Rapid Virtual Prototyping
The model-based world makes good engineers great and great engineers epic because they can see, comprehend, and act on so much data. They can look ahead, manage risks, see how to modify their work, and make and support decisions.

For example, an “Iron Man” exoskeleton suit allows you to do inhuman feats. In that same vein, we will have AI for data access on the same level as Tony Stark’s AI system, Just a Rather Intelligent System (JARVIS), and we will be able to call up simulations very rapidly. For example, someone wearing a holo lens will be able to reach out and take apart a virtual system or look at its supply chain history.

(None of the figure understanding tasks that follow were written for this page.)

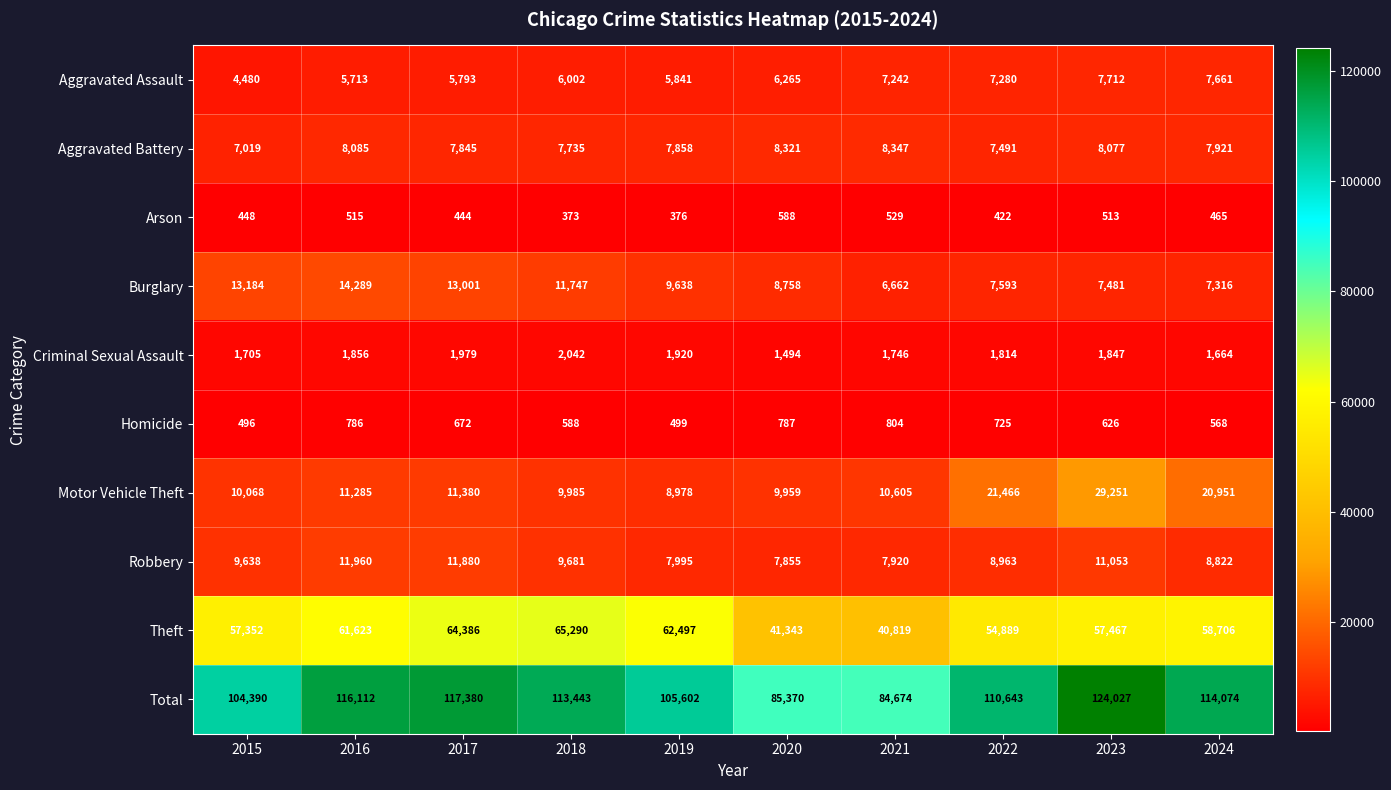

List the series in order of their peak value, highest first.

Total, Theft, Motor Vehicle Theft, Burglary, Robbery, Aggravated Battery, Aggravated Assault, Criminal Sexual Assault, Homicide, Arson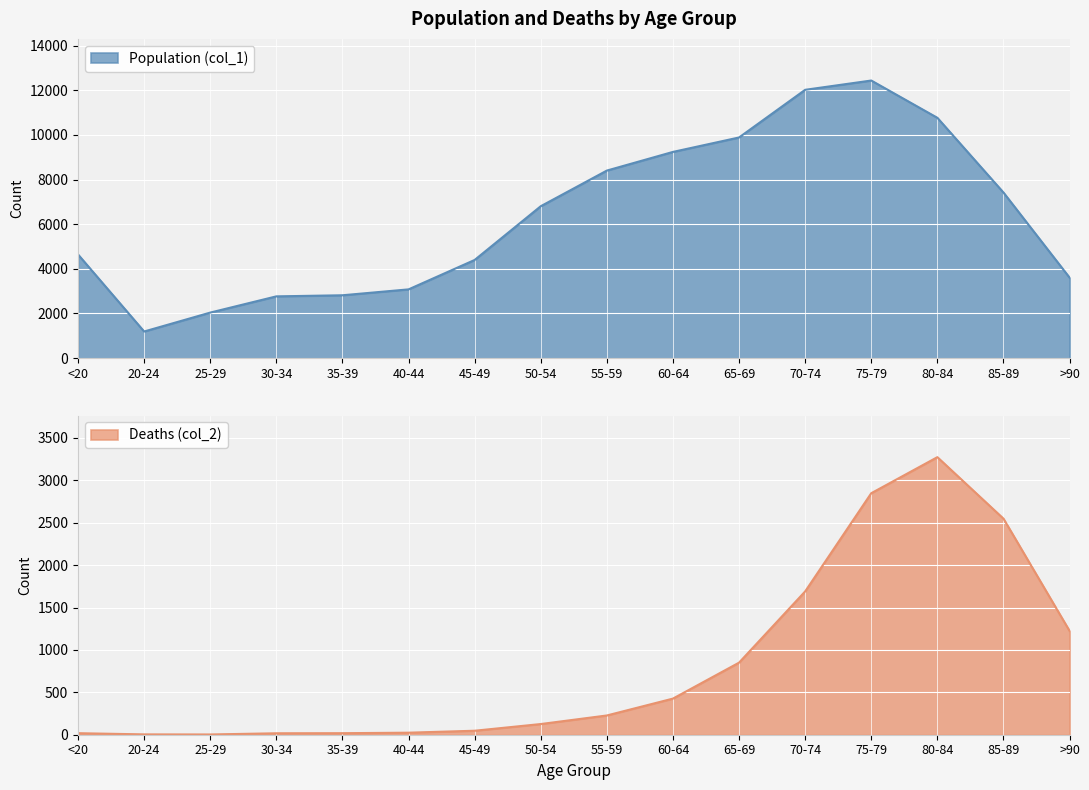

What is the label of the 7th point from the right?

60-64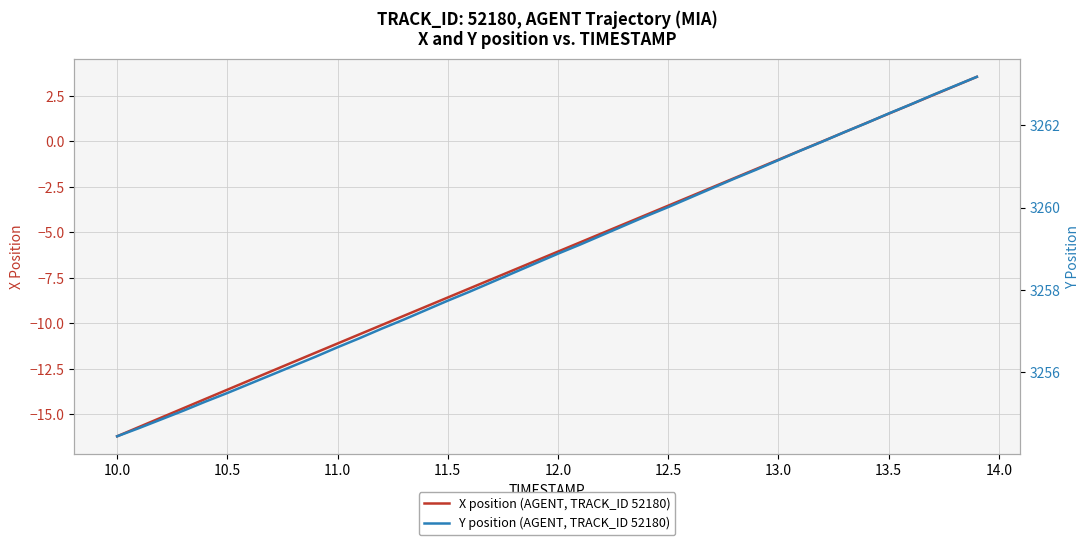

True or false: Y position (AGENT, TRACK_ID 52180) and X position (AGENT, TRACK_ID 52180) cross at least once.

False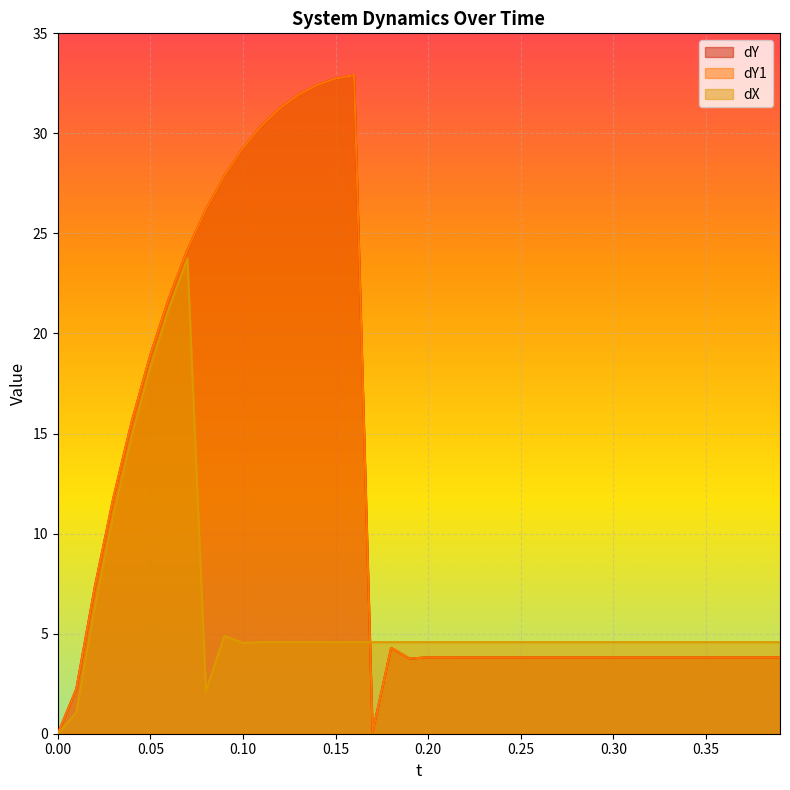

What is the difference between the second highest and second lowest values in the dY1 series?

32.6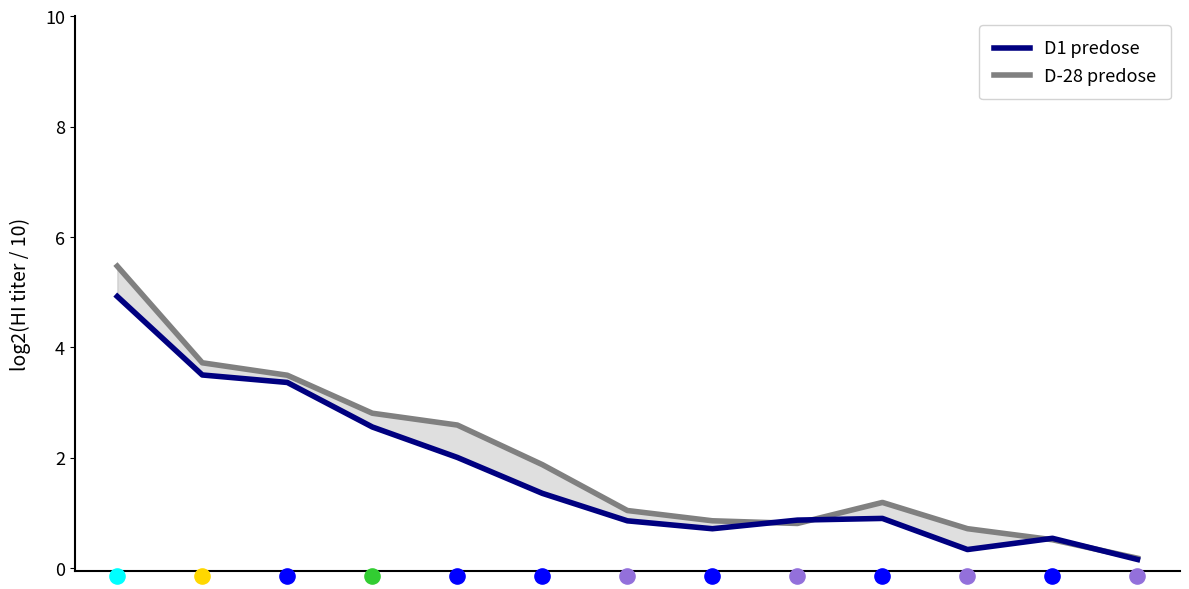

Which series contains the lowest Y value?

D1 predose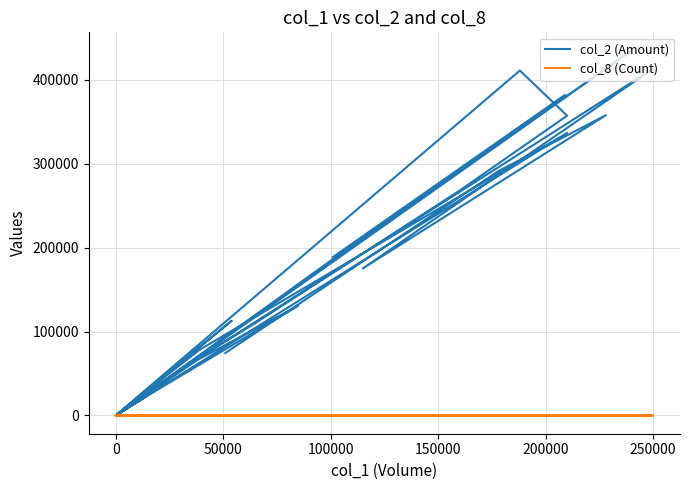

Which series changed the most between 100000 and 13?

col_2 (Amount)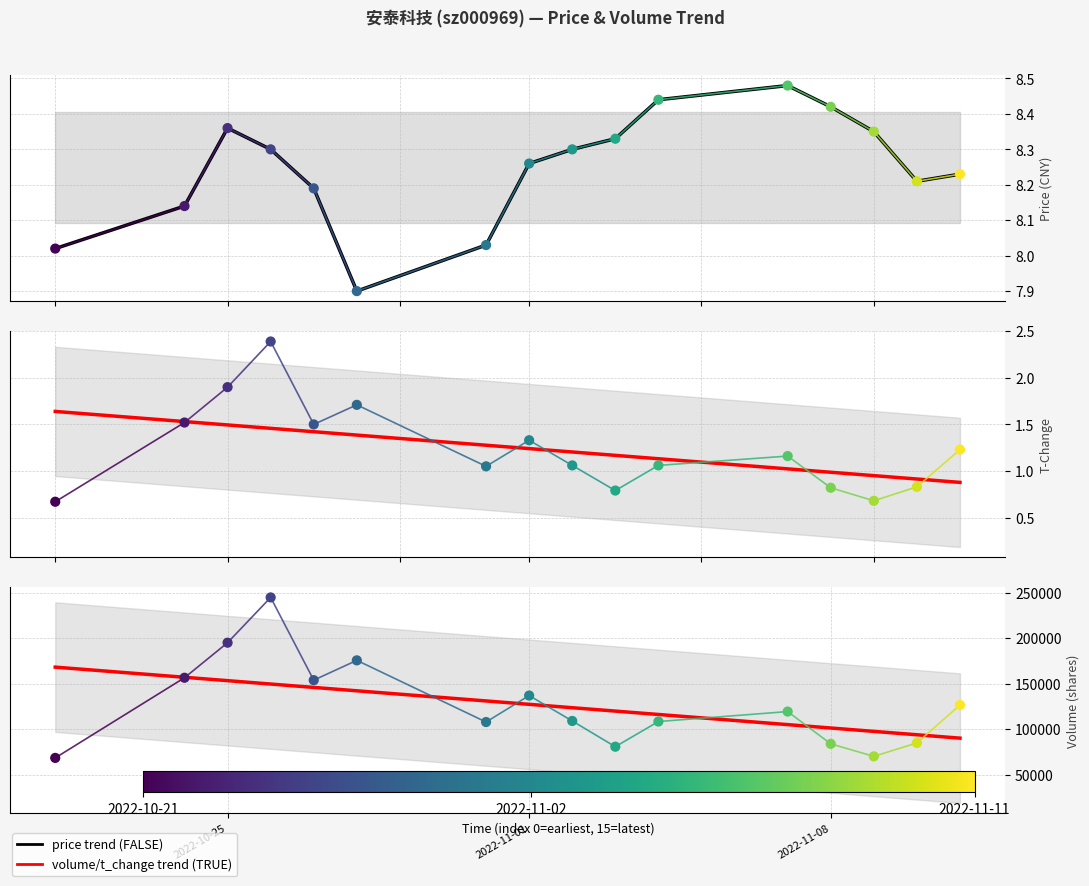

Is the value of price (trend) at 7 greater than the value of volume at 6?

No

We currently do physical testing when we want to validate and verify the models. As our skill increases, we will need to do much less physical prototyping and testing, just as NASA moved from having mathematicians like Katherine Johnson do calculations by hand to using actual computers instead.

Mathematicians continued to verify computations manually until NASA trusted computer accuracy. The same will be true for virtual simulations. We test when we need to anchor the model. The model drives simulations, but the simulations will become more powerful, and we will trust them more. Large virtual testing evaluations will become more common, and as it does, we will build fewer wind tunnels and test tracks. We will do fewer risky and expensive full-scale tests.

Just Imagine … and then, MAKE IT HAPPEN!

Data organized into models will be accessible to data tools, but this presentation about the expanding role of models and AI in engineering just scratched the surface. We will never reach a finish line, and the work currently being done — and your future work using these processes and technologies — is expanding human innovation. Go forward and innovate!